NH Hotel Group operates nearly 400 hotels with 60,000 rooms. If development goals are met with this joint venture, NH will increase its existing portfolio by almost 40% and make China the group’s second-largest market after Spain.

HNA’s investment and cooperation is indicative of Chinese conglomerates’ eagerness to control more steps in the customer’s journey, including booking vacation packages to selecting tour companies, transportation, and hotels and resorts.

“Our main shareholder HNA is Chinese and also is in the tour-operating businesses, and this gives us a decided advantage,” Capaccioli said.

In a news release, Bai Haibo, chairman of HNA Hospitality Group, spoke about this goal: “HNA Hospitality Group will leverage the leading operation experience, brand awareness of NH Hotel Group and the HNA resources to collaborate very closely to provide high-quality services to Chinese travelers and loyalty members of the two groups.”

A call to HNA Hospitality Group was not returned by press time.

Capaccioli noted that the joint venture is important due to the need for local partners on the ground in China with global expansion.

“Local partners are paramount, without which it is very difficult to grow in China, especially with the aggressive expansion plans NH has,” Capaccioli said. “Again, here, we have a distinct advantage.”

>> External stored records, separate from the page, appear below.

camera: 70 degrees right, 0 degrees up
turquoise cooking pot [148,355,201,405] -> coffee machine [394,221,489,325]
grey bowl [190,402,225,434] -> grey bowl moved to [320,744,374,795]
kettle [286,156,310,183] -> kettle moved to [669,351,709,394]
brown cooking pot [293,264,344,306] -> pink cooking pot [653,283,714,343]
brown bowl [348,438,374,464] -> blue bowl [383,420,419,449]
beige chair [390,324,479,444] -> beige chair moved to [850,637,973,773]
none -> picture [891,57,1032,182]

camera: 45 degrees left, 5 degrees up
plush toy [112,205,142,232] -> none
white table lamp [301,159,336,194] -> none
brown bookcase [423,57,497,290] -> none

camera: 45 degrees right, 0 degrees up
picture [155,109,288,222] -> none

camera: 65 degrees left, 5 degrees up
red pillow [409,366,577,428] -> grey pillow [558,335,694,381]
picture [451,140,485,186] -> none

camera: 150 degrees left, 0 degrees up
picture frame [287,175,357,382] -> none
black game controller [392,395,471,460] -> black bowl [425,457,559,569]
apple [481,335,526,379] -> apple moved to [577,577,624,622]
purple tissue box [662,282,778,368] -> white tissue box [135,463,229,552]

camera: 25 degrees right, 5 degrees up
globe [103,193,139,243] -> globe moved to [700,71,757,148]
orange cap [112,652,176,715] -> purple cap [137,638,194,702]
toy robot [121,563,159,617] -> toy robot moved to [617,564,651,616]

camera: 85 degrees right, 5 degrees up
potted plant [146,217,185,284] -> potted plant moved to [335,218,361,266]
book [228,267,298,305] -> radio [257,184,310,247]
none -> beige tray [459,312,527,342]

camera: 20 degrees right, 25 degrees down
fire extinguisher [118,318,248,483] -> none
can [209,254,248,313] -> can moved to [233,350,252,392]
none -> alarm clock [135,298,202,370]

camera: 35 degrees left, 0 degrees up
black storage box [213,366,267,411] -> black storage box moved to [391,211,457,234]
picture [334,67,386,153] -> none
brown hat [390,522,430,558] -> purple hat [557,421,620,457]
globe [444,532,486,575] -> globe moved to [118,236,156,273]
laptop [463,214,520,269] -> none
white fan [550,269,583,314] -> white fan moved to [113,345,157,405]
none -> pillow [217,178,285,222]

Capaccioli added that NH Hotels’ properties in several key European markets have already received Chinese visitors, and the company started projects to better welcome them. In China, the branding over the doors of the NH properties will feature the words Nuo Han, which have meaning in Chinese but also mirror the consonants NH.

“NH is chameleonic,” Capaccioli said. “We are a global hotel company in 29 countries but with an HQ in Madrid, so our hotels will not export Spain. Hotels will be adapted to Chinese travelers but keep some international flavor. For instance, materials might be more traditional.

“And the idea is to focus on China’s key cities, but the numbers there are different than elsewhere. Its secondary cities often have more than a million (people).”

The joint venture will develop two NH-branded hotels to open in the second half of 2016. The 334-room NH Sanya Phoenix International Airport will be located on the Hainan Island city of Sanya. The 1,001-room NH Haikou Meilan international Airport will be the largest NH Hotel by room count in the world, according to the release.

Some of the properties added to the venture will already be owned by HNA, but not all. According to the release, the business approach fits with NH’s strategy of pursuing growth using capital-light formulas.

NH continues turnaround
Capaccioli said NH’s much-touted economic turnaround—from the recession that damaged Spain more than it did many other European countries—is ahead of course.

“NH started its five-year plan two years ago, and we are bettering it by six months,” Capaccioli said.

Jorge Ruiz, national director of hotels at CBRE Spain, agreed with this assessment. He said NH Hotels has been completely turned around since the recession.

“There is a new management team in place and new shareholders,” Ruiz said.
“Its strategy is purely aligned with that of other global hotel companies, and it is very interested in growing across Europe, Asia and Latin America.”

Ruiz was optimistic about NH’s move into China.

“They have a Chinese shareholder and thus access to that market,” he said. “It is perceived as a brand quite oriented to corporate and business travelers, and for (NH Hotels), it is a must to be there if they want to grow as a brand.”

Ruiz said space for NH Hotels to grow in Spain and other European countries is limited, but even there the market has perceived that it is making all the right moves, with the firm investing the necessary capital expenditure in its portfolio in Europe.